Serializing: Same as before, just about a different trait. Suppose that in your domain, users can be searched, and by mistake you forget to exclude the account_number field from the serialized model.
And the list goes on and on. So, as a way to aid the developer using the library, secrecy intentionally doesn't impl <S: Serialize> Serialize for Secret<S>, you have to consciously opt-in, and that means to manually implement SerializableSecret, which then will forward the serialization to the underlying type.
I guess my semantics meter doesn't view this necessarily as an implementation, just an empty block to signify the opt-in action. I wonder if Rust has other approaches/best practices to opt-in to functionality without this block. Or is this something I just have to get used to in Rust? impl SerializableSecret for AccountNumber {}
One last clarifying question if I may. Does the where clause in the secrecy library indicate the list of requirements necessary to "which then will forward the serialization to the underlying type".
impl<T> Serialize for Secret<T>
where
T: Zeroize + SerializableSecret + Serialize + Sized,
The thing is that Serde in the Rust ecosystem is pretty much omnipresent. The same phenomena happens in other languages, and usually happens around essential things such as logging and de/serialization.
That being the case, when you develop a new library you have to have this in mind, for whatever opt-in mechanism that you choose if you want the usage of your library to be more ergonomic.
In this case, having the user manually implement a marker trait sound pretty reasonable to me. It makes me aware of what I'm doing as a developer, without being too boiler-platey.
Pretty much, yes. The where clause allows you to list all the traits required for a given generic type argument.
In Rust, traits denote properties you can rely on. If there's no executable code attached to that property, the trait is empty. There's nothing special or abhorrent about that.
After all, a secret string is mechanistically exactly the same as a non-secret string: you can get its characters, its length, append to it, slice it, serialize it, whatever. The only difference is "who is supposed to be allowed to look at this", and that's absolutely not something you can achieve (on this level of abstraction) by power-typing tons of executable code.
So there's no good reason to invent special
syntax for empty traits. A pair of braces can contain some items or none; the fewer the better. Since the syntax is already perfectly capable of expressing "mark this trait as implemented, even though there's technically no code in it", why complicate it?

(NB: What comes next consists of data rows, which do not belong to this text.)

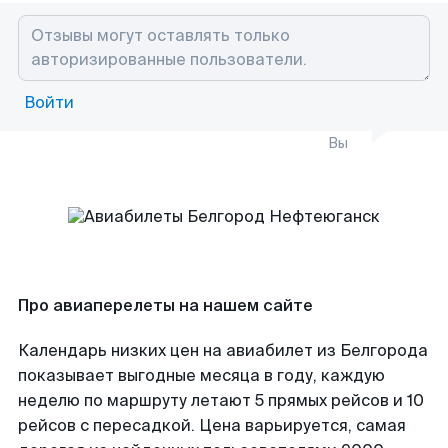
Войти
Вы
Про авиаперелеты на нашем сайте
Календарь низких цен на авиабилет из Белгорода
показывает выгодные месяца в году, каждую
неделю по маршруту летают 5 прямых рейсов и 10
рейсов с пересадкой. Цена варьируется, самая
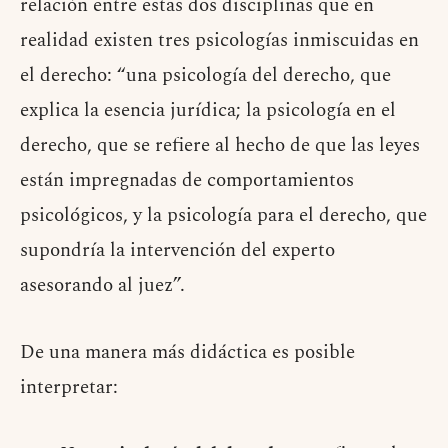
relación entre estas dos disciplinas que en
realidad existen tres psicologías inmiscuidas en
el derecho: “una psicología del derecho, que
explica la esencia jurídica; la psicología en el
derecho, que se refiere al hecho de que las leyes
están impregnadas de comportamientos
psicológicos, y la psicología para el derecho, que
supondría la intervención del experto
asesorando al juez”.
De una manera más didáctica es posible
interpretar:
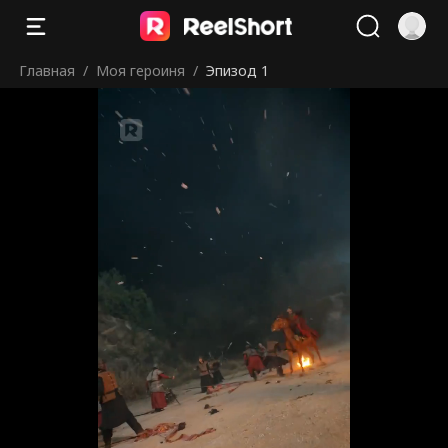
Главная
/
Моя героиня
/
Эпизод 1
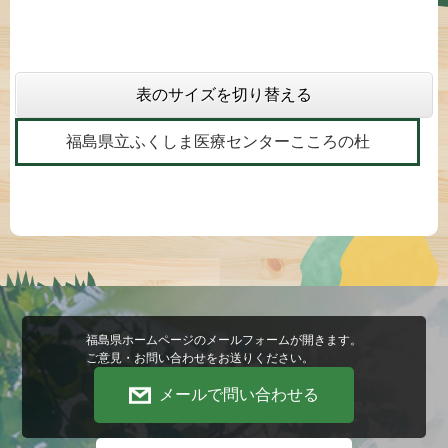
表のサイズを切り替える
福島県立ふくしま医療センターこころの杜
福島県ホームページのメールフォームが開きます。
ご意見・お問い合わせをお送りください。
メールで問い合わせる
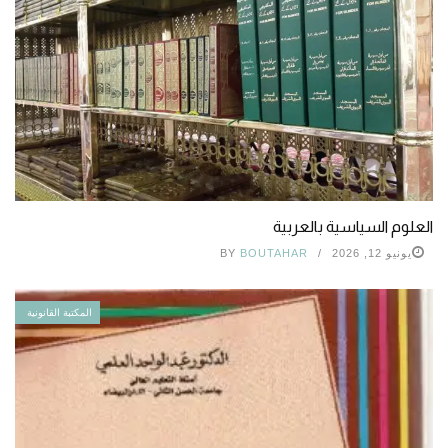
العلوم السياسية بالعربية
يونيو 12, 2026
BOUTAHAR
BY
المكتبة القانونية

Also note that although the previous answer stated "yes", this is not entirely accurate. Where clauses know nothing about "forwarding" (or any other implementation details, for that matter). Where clauses (and the syntactically distinct but functionally equivalent inline bounds) are exclusively for declaring "if T implements Tr1 then U implements Tr2" type constraints and relationships. That's it, that's all they are capable of doing.

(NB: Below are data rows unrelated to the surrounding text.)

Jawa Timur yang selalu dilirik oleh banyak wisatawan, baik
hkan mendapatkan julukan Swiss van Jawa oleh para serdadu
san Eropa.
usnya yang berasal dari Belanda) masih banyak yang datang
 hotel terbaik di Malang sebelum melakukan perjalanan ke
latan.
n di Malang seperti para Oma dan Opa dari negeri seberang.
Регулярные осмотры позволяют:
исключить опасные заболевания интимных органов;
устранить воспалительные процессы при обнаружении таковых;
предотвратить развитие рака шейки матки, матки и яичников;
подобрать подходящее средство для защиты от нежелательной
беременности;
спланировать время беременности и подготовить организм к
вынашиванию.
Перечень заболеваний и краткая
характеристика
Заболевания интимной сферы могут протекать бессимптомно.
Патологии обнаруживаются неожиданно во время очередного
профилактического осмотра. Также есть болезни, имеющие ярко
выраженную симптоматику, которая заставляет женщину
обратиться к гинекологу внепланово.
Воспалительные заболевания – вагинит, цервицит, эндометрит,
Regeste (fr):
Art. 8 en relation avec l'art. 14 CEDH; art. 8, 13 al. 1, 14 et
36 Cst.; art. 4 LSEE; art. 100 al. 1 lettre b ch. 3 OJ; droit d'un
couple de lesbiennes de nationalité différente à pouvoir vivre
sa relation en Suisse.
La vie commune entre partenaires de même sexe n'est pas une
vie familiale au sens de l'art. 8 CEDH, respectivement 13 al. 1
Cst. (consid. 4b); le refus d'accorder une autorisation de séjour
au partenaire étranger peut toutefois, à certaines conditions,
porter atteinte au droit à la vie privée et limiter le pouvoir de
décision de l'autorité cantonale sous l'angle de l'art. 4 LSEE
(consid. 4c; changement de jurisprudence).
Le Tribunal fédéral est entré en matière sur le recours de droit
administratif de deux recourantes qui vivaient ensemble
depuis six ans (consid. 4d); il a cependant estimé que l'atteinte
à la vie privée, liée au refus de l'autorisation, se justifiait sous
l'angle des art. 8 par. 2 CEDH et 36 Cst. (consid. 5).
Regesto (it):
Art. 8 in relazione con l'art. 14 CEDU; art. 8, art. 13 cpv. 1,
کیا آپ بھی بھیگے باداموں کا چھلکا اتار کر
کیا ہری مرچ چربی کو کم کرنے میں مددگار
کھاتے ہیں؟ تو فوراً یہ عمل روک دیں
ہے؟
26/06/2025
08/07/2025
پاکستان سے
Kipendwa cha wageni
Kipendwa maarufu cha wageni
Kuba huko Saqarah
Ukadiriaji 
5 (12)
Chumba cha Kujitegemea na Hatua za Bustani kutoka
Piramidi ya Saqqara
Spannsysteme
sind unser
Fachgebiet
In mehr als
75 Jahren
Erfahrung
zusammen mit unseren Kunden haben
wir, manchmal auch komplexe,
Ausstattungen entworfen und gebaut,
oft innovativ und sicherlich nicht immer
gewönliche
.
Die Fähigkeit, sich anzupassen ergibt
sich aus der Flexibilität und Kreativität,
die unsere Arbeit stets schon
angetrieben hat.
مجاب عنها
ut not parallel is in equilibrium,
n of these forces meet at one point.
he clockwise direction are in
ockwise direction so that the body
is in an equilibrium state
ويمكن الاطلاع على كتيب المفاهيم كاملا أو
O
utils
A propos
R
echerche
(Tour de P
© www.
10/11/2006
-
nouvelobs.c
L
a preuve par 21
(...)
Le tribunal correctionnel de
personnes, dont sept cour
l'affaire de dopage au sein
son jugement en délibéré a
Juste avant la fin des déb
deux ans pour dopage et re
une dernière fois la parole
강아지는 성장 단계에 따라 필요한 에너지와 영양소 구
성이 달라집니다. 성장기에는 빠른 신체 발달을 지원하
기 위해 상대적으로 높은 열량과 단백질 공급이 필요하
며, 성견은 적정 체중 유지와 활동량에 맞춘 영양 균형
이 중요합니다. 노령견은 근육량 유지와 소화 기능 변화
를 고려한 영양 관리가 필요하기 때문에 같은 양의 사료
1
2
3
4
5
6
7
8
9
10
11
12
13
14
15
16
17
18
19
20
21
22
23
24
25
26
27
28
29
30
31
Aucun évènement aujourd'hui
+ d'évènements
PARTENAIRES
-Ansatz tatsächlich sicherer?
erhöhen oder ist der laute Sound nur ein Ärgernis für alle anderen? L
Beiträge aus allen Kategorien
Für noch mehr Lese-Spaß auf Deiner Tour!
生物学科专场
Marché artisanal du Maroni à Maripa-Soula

The generics system is concerned with interfaces and constraints, and as such, it operates purely at the level of types and declarations. What those actually do is none of the generics' business.
As far as the type checker is concerned, you could implement all those traits in an arbitrary (and entirely nonsensical) manner. You could make Zeroize a no-op and screw up security big time; you could serialize an AccountNumber as a pre-defined, constant, invalid account number instead of the wrapped string; you could even implement all the traits you can imagine by panicking in every method, and the compiler would still be pleased. Because the compiler only knows what you wrote, not what you wanted to happen.
How a trait is actually implemented is entirely a question of common sense and domain knowledge. If the compiler could infer something like "hey this looks like a wrapper, and based on what they are supposed to do, we should just forward traits X, Y, and Z", then we would have reached the pinnacle of AI and wouldn't need programmers any more.